### Selected excerpt
────────────────────

I'm new to Python and I would much appreciate any tips and hints on how to locate common substring across a column of my dataframe.
I have a dataset with video-channels and users who watched videos there, and I want to find out which channels share the same audience and locate the IDs of the watchers.
My data looks like this:
d = {'channel':[1, 2, 3], 'users':[['uid01', 'uid03'], ['uid02', 'uid03', 'uid07'], ['uid06', 'uid01']]}
df = pd.DataFrame(data=d)
Indeed the number of IDs is much higher, going up to several hundreds for most of the channels. The number of channels is limited to just 9.
I expect to have separate columns for each channel, with values represented by IDs of the users who watched both of the channels. The expected result is like this:
result = {'channel':[1, 2, 3],
'users':[['uid01, uid03'], ['uid02', 'uid03', 'uid07'], ['uid06', 'uid01']],
'1': [['uid01', 'uid03'], ['uid03'], ['uid01']],
'2': [['uid03'], ['uid02', 'uid03', 'uid07'], []],
'3': [['uid01'], [], ['uid06', 'uid01']]}
df_result = pd.DataFrame(data=result)

────────────────────

### Problem requirements
Resume the forum post about finding users shared across channels in a pandas DataFrame, starting right after its last line.

────────────────────

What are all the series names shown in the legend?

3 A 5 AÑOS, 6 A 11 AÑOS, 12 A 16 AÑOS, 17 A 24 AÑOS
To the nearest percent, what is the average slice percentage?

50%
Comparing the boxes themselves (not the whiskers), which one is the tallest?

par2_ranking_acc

────────────────────

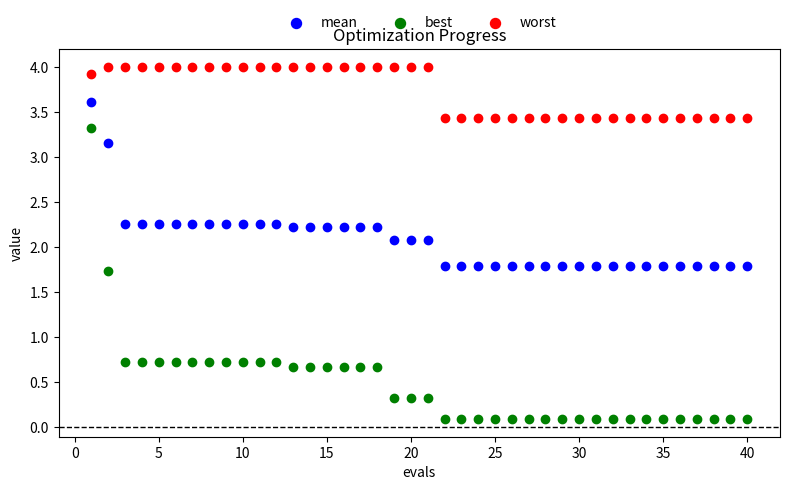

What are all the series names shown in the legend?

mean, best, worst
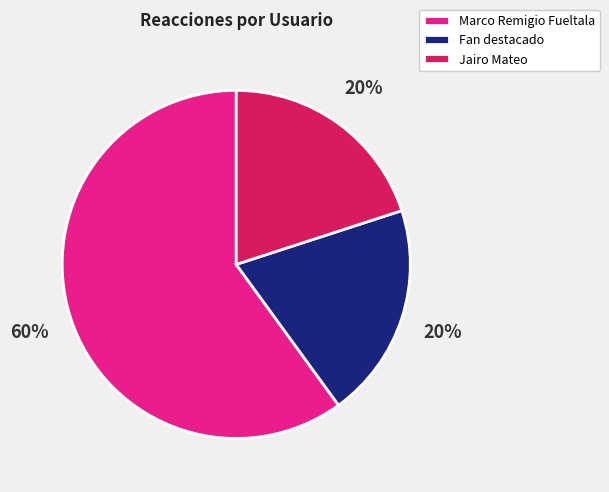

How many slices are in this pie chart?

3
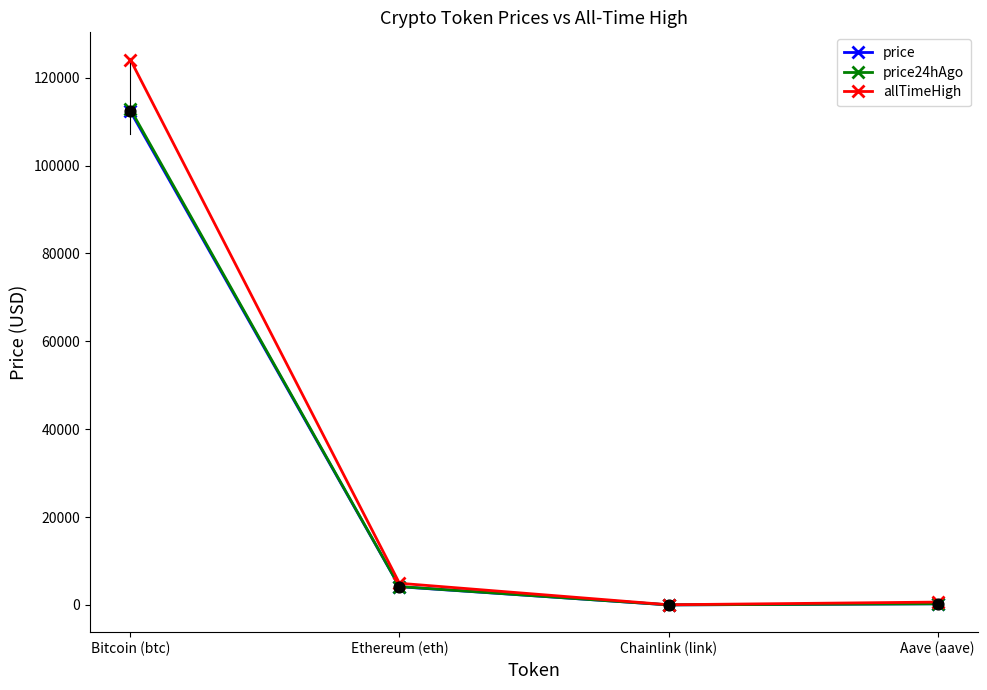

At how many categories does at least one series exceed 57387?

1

────────────────────

### Task answer
My instant idea was to solve it with intersection of sets, but I'm at loss about the way I should do it. So far all I managed to achieve is a function to add a single column:
def intersection(df, c):
intersecting= []
for n in range(0, 3):
intersecting.append(set(df.users[n]).intersection(df.users[c]))
col = np.array(intersecting)
df['1'] = col
return df
However this function only works when I call it directly as a standalone function, and fails to execute when I use it with Pandas apply()
. I would much appreciate your suggestions!
CodePudding user response:
You want to create a new column for every row of the original dataframe, so the most straightforward approach is to iterate over the rows and create these new columns one by one:
for c, u in zip(df.channel, df.users):
df[str(c)] = df.users.apply(lambda x: sorted(list(set(x).intersection(set(u)))))